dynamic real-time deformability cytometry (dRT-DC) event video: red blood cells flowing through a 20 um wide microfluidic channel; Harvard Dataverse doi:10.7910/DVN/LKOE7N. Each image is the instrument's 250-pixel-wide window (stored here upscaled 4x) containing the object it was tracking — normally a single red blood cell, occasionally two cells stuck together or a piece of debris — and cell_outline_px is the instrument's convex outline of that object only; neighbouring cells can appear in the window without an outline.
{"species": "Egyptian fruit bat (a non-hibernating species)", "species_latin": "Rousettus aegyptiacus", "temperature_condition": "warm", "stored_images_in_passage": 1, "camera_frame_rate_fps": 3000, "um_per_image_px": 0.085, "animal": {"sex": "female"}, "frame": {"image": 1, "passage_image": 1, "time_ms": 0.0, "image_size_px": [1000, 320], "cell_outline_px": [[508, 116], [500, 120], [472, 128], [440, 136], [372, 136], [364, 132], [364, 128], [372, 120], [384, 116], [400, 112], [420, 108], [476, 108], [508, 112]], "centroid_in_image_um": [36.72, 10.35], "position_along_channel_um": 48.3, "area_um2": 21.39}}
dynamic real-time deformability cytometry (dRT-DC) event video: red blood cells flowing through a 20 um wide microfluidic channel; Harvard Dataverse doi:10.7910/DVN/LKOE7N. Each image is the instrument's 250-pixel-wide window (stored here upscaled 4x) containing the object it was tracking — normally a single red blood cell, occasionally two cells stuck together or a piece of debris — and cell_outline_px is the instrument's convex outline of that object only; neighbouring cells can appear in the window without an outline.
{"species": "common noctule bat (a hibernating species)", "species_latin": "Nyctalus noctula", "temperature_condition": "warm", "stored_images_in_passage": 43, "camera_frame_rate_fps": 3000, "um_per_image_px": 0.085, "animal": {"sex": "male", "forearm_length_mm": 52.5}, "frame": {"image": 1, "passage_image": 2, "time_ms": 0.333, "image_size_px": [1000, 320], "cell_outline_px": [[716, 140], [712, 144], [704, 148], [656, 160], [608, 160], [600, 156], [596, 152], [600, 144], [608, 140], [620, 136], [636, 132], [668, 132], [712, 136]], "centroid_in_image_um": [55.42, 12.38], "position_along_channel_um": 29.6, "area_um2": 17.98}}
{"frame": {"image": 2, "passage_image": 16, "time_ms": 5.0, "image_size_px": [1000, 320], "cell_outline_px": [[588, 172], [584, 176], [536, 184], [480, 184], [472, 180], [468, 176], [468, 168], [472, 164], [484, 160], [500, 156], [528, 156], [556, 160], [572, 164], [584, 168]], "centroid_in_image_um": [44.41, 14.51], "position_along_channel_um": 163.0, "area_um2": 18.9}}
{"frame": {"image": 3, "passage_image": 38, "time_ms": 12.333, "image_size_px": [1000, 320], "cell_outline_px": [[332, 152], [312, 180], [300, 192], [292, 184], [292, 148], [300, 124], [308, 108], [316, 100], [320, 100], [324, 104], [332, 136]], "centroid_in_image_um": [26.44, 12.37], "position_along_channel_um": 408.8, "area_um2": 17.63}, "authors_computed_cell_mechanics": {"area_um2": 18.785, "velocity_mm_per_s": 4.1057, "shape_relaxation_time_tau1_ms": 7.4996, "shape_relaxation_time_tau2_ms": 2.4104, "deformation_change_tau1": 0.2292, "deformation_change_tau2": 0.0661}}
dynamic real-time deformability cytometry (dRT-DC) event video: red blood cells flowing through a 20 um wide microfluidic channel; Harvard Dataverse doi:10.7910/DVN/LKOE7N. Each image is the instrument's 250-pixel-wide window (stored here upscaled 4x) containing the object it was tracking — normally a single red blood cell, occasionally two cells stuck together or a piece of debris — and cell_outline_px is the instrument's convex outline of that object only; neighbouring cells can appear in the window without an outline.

■ Work to complete:
From the preceding material, extract every line exactly.

■ Solution to this task:
dynamic real-time deformability cytometry (dRT-DC) event video: red blood cells flowing through a 20 um wide microfluidic channel; Harvard Dataverse doi:10.7910/DVN/LKOE7N. Each image is the instrument's 250-pixel-wide window (stored here upscaled 4x) containing the object it was tracking — normally a single red blood cell, occasionally two cells stuck together or a piece of debris — and cell_outline_px is the instrument's convex outline of that object only; neighbouring cells can appear in the window without an outline.
{"species": "Egyptian fruit bat (a non-hibernating species)", "species_latin": "Rousettus aegyptiacus", "temperature_condition": "warm", "stored_images_in_passage": 1, "camera_frame_rate_fps": 3000, "um_per_image_px": 0.085, "animal": {"sex": "female"}, "frame": {"image": 1, "passage_image": 1, "time_ms": 0.0, "image_size_px": [1000, 320], "cell_outline_px": [[508, 116], [500, 120], [472, 128], [440, 136], [372, 136], [364, 132], [364, 128], [372, 120], [384, 116], [400, 112], [420, 108], [476, 108], [508, 112]], "centroid_in_image_um": [36.72, 10.35], "position_along_channel_um": 48.3, "area_um2": 21.39}}
dynamic real-time deformability cytometry (dRT-DC) event video: red blood cells flowing through a 20 um wide microfluidic channel; Harvard Dataverse doi:10.7910/DVN/LKOE7N. Each image is the instrument's 250-pixel-wide window (stored here upscaled 4x) containing the object it was tracking — normally a single red blood cell, occasionally two cells stuck together or a piece of debris — and cell_outline_px is the instrument's convex outline of that object only; neighbouring cells can appear in the window without an outline.
{"species": "common noctule bat (a hibernating species)", "species_latin": "Nyctalus noctula", "temperature_condition": "warm", "stored_images_in_passage": 43, "camera_frame_rate_fps": 3000, "um_per_image_px": 0.085, "animal": {"sex": "male", "forearm_length_mm": 52.5}, "frame": {"image": 1, "passage_image": 2, "time_ms": 0.333, "image_size_px": [1000, 320], "cell_outline_px": [[716, 140], [712, 144], [704, 148], [656, 160], [608, 160], [600, 156], [596, 152], [600, 144], [608, 140], [620, 136], [636, 132], [668, 132], [712, 136]], "centroid_in_image_um": [55.42, 12.38], "position_along_channel_um": 29.6, "area_um2": 17.98}}
{"frame": {"image": 2, "passage_image": 16, "time_ms": 5.0, "image_size_px": [1000, 320], "cell_outline_px": [[588, 172], [584, 176], [536, 184], [480, 184], [472, 180], [468, 176], [468, 168], [472, 164], [484, 160], [500, 156], [528, 156], [556, 160], [572, 164], [584, 168]], "centroid_in_image_um": [44.41, 14.51], "position_along_channel_um": 163.0, "area_um2": 18.9}}
{"frame": {"image": 3, "passage_image": 38, "time_ms": 12.333, "image_size_px": [1000, 320], "cell_outline_px": [[332, 152], [312, 180], [300, 192], [292, 184], [292, 148], [300, 124], [308, 108], [316, 100], [320, 100], [324, 104], [332, 136]], "centroid_in_image_um": [26.44, 12.37], "position_along_channel_um": 408.8, "area_um2": 17.63}, "authors_computed_cell_mechanics": {"area_um2": 18.785, "velocity_mm_per_s": 4.1057, "shape_relaxation_time_tau1_ms": 7.4996, "shape_relaxation_time_tau2_ms": 2.4104, "deformation_change_tau1": 0.2292, "deformation_change_tau2": 0.0661}}
dynamic real-time deformability cytometry (dRT-DC) event video: red blood cells flowing through a 20 um wide microfluidic channel; Harvard Dataverse doi:10.7910/DVN/LKOE7N. Each image is the instrument's 250-pixel-wide window (stored here upscaled 4x) containing the object it was tracking — normally a single red blood cell, occasionally two cells stuck together or a piece of debris — and cell_outline_px is the instrument's convex outline of that object only; neighbouring cells can appear in the window without an outline.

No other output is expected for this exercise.